LA POLICE PASSE AUX AVEUX
Si sur le plan intellectuel, un journaliste a mis au jour le danger des préjugés, sur le plan factuel, c’est de la police de New York qu’est venue la bonne nouvelle, aurait-on envie de dire. Six ans de surveillance des quartiers musulmans de New York, d’écoutes et de fichage des mosquées n’ont donné aucun résultat probant. Les révélations sont contenues dans le témoignage fait le 28 juin dernier par le chef adjoint de la Division du renseignement du NYPD, Thomas Galati.

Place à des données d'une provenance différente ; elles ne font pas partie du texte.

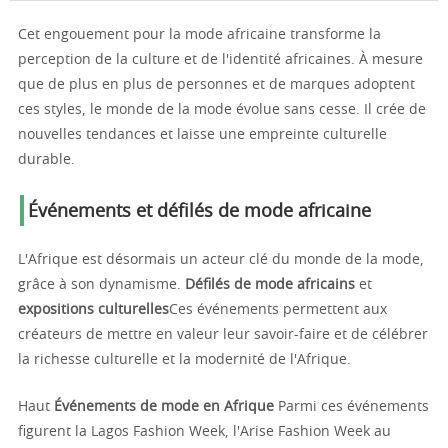
Cet engouement pour la mode africaine transforme la
perception de la culture et de l'identité africaines. À mesure
que de plus en plus de personnes et de marques adoptent
ces styles, le monde de la mode évolue sans cesse. Il crée de
nouvelles tendances et laisse une empreinte culturelle
durable.
Événements et défilés de mode africaine
L'Afrique est désormais un acteur clé du monde de la mode,
grâce à son dynamisme.
Défilés de mode africains
et
expositions culturelles
Ces événements permettent aux
créateurs de mettre en valeur leur savoir-faire et de célébrer
la richesse culturelle et la modernité de l'Afrique.
Haut
Événements de mode en Afrique
Parmi ces événements
figurent la Lagos Fashion Week, l'Arise Fashion Week au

Il était entendu dans le cadre d’une enquête fédérale sur de possibles violations des droits civiques commises par la police. Galati avait indiqué qu’aucun renseignement collecté ou une conversation écoutée par ses services via la « Demographics Unit », l’unité démographique, n’avait servi de « point de départ à une enquête ». Quelques mois après les événements du 11 septembre, l’Unité démographique de la police de New York, unité secrète au centre d’un programme d’espionnage policier, était installée avec l’aide de la CIA. Elle a commencé à rassembler des données sur les musulmans : leurs domiciles, les magasins et mosquées qu’ils fréquentent, leurs lieux de travail.

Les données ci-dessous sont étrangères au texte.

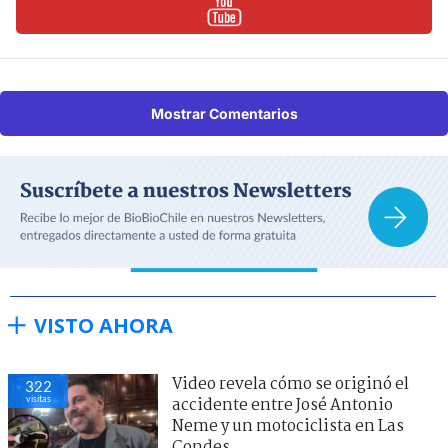
Mostrar Comentarios
VISTO AHORA
Video revela cómo se originó el
322
visitas
accidente entre José Antonio
Neme y un motociclista en Las
Condes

Dans cette traque, la police n’a épargné personne. Elle a infiltré les étudiants, les mosquées. Elle a surveillé les prêches et même fiché tous les musulmans de New York qui avaient pris des noms à consonance américaine. Un travail colossal certes, mais mené en toute illégalité, bafouant les principes mêmes qu’un tel dispositif est censé défendre. Sans être dissoute, celle-ci opère sous le nom d’Unité d’évaluation par zone (Zone Assessment Unit) et aurait cessé toute activités hors de l’État, alors qu’elle avait agi en dehors de sa juridiction. La « Demographics Unit » était une sorte de système d’alerte en amont, devant signaler l’éventualité d’un acte terroriste.
Si la police savait qu’un terroriste afghan était à New York, elle savait aussi où il allait louer une chambre, où il allait faire des emplettes et où il allait même suivre un match de « soccer ». En 2011, l’agence Associated Press avait déjà publié un article à ce sujet, notamment sur l’espionnage et le fichage ethnique, religieux ou linguistique.

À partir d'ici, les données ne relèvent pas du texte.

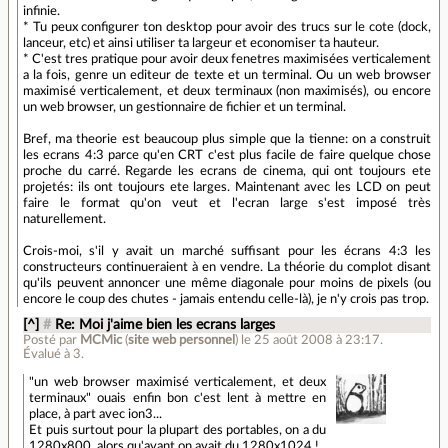
infinie.
* Tu peux configurer ton desktop pour avoir des trucs sur le cote (dock,
lanceur, etc) et ainsi utiliser ta largeur et economiser ta hauteur.
* C'est tres pratique pour avoir deux fenetres maximisées verticalement
a la fois, genre un editeur de texte et un terminal. Ou un web browser
maximisé verticalement, et deux terminaux (non maximisés), ou encore
un web browser, un gestionnaire de fichier et un terminal.
Bref, ma theorie est beaucoup plus simple que la tienne: on a construit
les ecrans 4:3 parce qu'en CRT c'est plus facile de faire quelque chose
proche du carré. Regarde les ecrans de cinema, qui ont toujours ete
projetés: ils ont toujours ete larges. Maintenant avec les LCD on peut
faire le format qu'on veut et l'ecran large s'est imposé très
naturellement.
Crois-moi, s'il y avait un marché suffisant pour les écrans 4:3 les
constructeurs continueraient à en vendre. La théorie du complot disant
qu'ils peuvent annoncer une même diagonale pour moins de pixels (ou
encore le coup des chutes - jamais entendu celle-là), je n'y crois pas trop.
[^]
#
Re: Moi j'aime bien les ecrans larges
Posté par
MCMic
(
site web personnel
)
le 25 août 2008 à 23:17
.
Évalué à
3
.
"un web browser maximisé verticalement, et deux
terminaux" ouais enfin bon c'est lent à mettre en
place, à part avec ion3...
Et puis surtout pour la plupart des portables, on a du
1280x800, alors qu'avant on avait du 1280x1024 !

Le NYPD avait nié dans un premier temps l’existence d’une telle unité, puis certains ont défendu ce système, le présentant comme vital pour la sécurité de New York. Les confessions de Galati n’ont pas été obtenues dans le cadre d’une enquête sur l’Unité démographique mais dans le cadre de l’affaire Handshu, une affaire d’espionnage d’étudiants par la police qui remonte à 1971. Il reste que ces révélations devraient réduire des craintes avant de pouvoir mettre à bas les préjugés chez une opinion publique malmenée, mal informée et finalement mal protégée.